**Directions for this task:** Begin at the line containing "fixed deposits, and" in the data below and go on through the line containing "information).", repeating each line exactly; include both ends and no other line.

**Input records:**

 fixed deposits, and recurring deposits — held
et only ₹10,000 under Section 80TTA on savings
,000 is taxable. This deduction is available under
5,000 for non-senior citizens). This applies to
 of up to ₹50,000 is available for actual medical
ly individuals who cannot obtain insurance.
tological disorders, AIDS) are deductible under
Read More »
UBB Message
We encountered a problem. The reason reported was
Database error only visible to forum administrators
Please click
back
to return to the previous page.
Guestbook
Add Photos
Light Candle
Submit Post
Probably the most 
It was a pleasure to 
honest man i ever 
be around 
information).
...
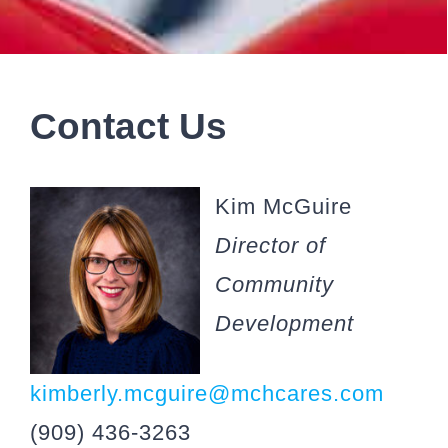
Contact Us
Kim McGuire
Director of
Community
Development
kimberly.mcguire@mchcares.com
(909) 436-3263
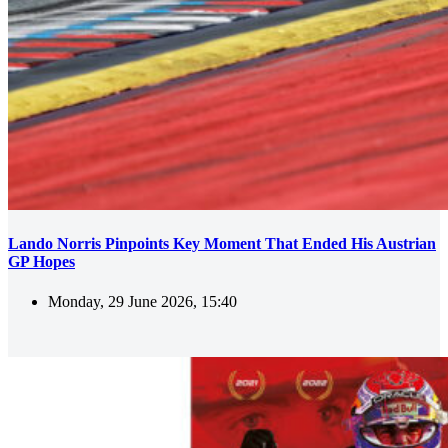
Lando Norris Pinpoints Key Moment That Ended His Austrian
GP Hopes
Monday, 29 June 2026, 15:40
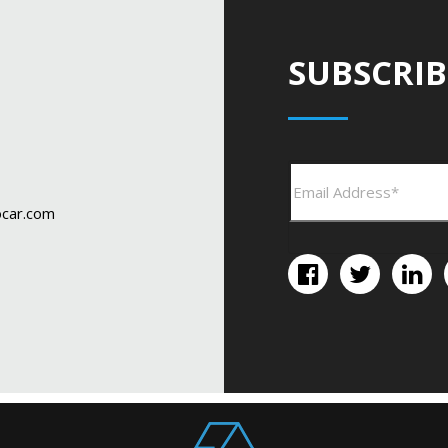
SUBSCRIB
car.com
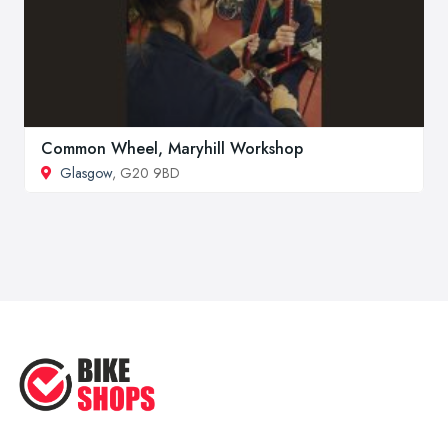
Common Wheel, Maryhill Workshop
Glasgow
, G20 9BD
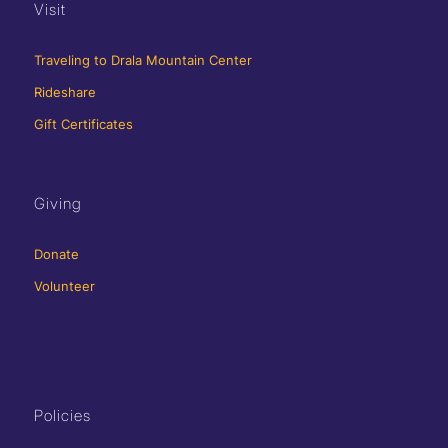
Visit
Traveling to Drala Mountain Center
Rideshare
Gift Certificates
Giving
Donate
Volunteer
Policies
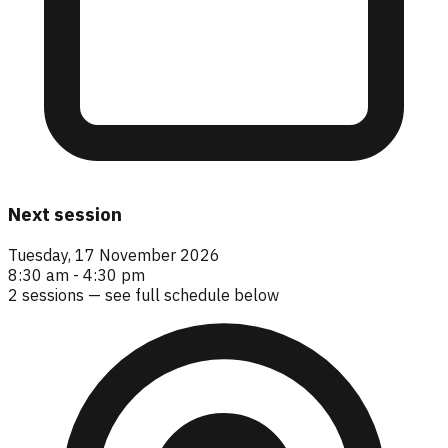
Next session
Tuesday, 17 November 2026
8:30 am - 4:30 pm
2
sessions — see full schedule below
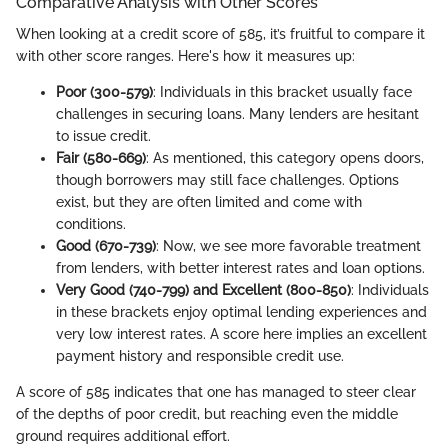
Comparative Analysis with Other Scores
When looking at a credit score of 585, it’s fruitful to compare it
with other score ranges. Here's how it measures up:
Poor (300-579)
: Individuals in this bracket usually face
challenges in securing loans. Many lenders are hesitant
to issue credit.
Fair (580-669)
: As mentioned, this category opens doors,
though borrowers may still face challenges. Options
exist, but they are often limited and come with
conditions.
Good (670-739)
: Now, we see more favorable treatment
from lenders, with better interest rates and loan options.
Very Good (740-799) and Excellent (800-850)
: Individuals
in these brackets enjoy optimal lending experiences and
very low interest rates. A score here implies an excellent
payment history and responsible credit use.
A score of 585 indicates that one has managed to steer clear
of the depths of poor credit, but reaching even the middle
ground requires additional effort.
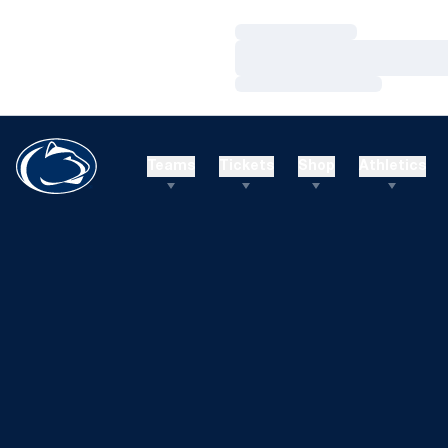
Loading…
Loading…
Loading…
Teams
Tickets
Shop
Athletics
==
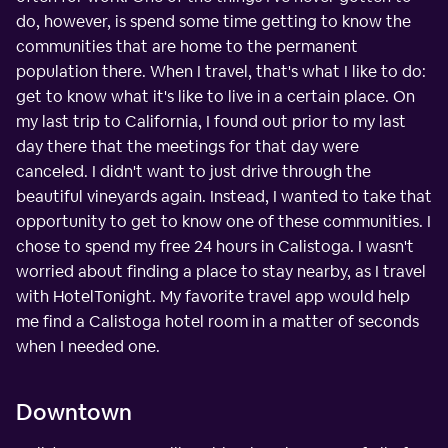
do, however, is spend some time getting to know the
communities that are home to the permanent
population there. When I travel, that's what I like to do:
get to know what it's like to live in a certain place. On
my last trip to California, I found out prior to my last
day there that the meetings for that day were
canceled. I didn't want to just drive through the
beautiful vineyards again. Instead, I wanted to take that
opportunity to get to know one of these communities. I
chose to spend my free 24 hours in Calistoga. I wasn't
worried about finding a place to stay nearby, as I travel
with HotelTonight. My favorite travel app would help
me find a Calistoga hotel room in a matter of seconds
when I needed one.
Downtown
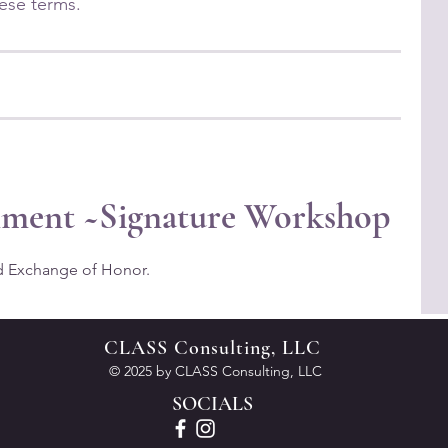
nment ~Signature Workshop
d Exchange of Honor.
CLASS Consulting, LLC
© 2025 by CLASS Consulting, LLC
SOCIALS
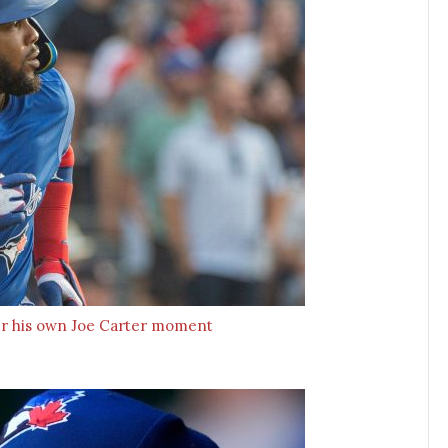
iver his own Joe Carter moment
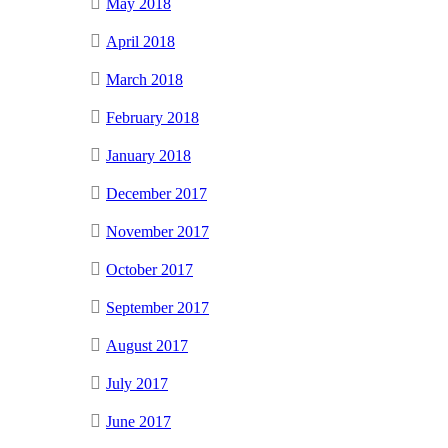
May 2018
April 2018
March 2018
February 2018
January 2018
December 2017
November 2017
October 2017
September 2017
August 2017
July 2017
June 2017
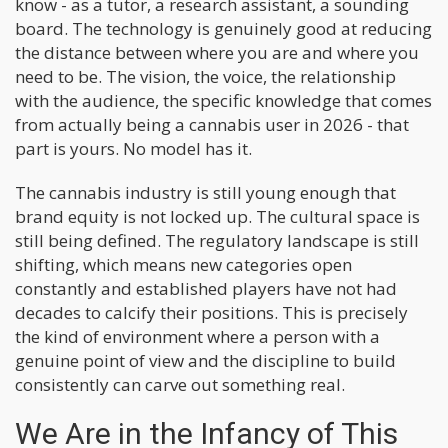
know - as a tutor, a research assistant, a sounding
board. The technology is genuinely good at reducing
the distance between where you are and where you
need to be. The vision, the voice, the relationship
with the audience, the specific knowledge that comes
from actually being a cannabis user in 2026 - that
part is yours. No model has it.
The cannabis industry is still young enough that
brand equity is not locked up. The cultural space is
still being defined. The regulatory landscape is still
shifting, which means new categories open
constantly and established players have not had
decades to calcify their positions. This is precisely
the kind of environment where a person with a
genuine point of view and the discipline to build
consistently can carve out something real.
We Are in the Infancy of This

**Worked solution:**
 fixed deposits, and recurring deposits — held
et only ₹10,000 under Section 80TTA on savings
,000 is taxable. This deduction is available under
5,000 for non-senior citizens). This applies to
 of up to ₹50,000 is available for actual medical
ly individuals who cannot obtain insurance.
tological disorders, AIDS) are deductible under
Read More »
UBB Message
We encountered a problem. The reason reported was
Database error only visible to forum administrators
Please click
back
to return to the previous page.
Guestbook
Add Photos
Light Candle
Submit Post
Probably the most 
It was a pleasure to 
honest man i ever 
be around 
information).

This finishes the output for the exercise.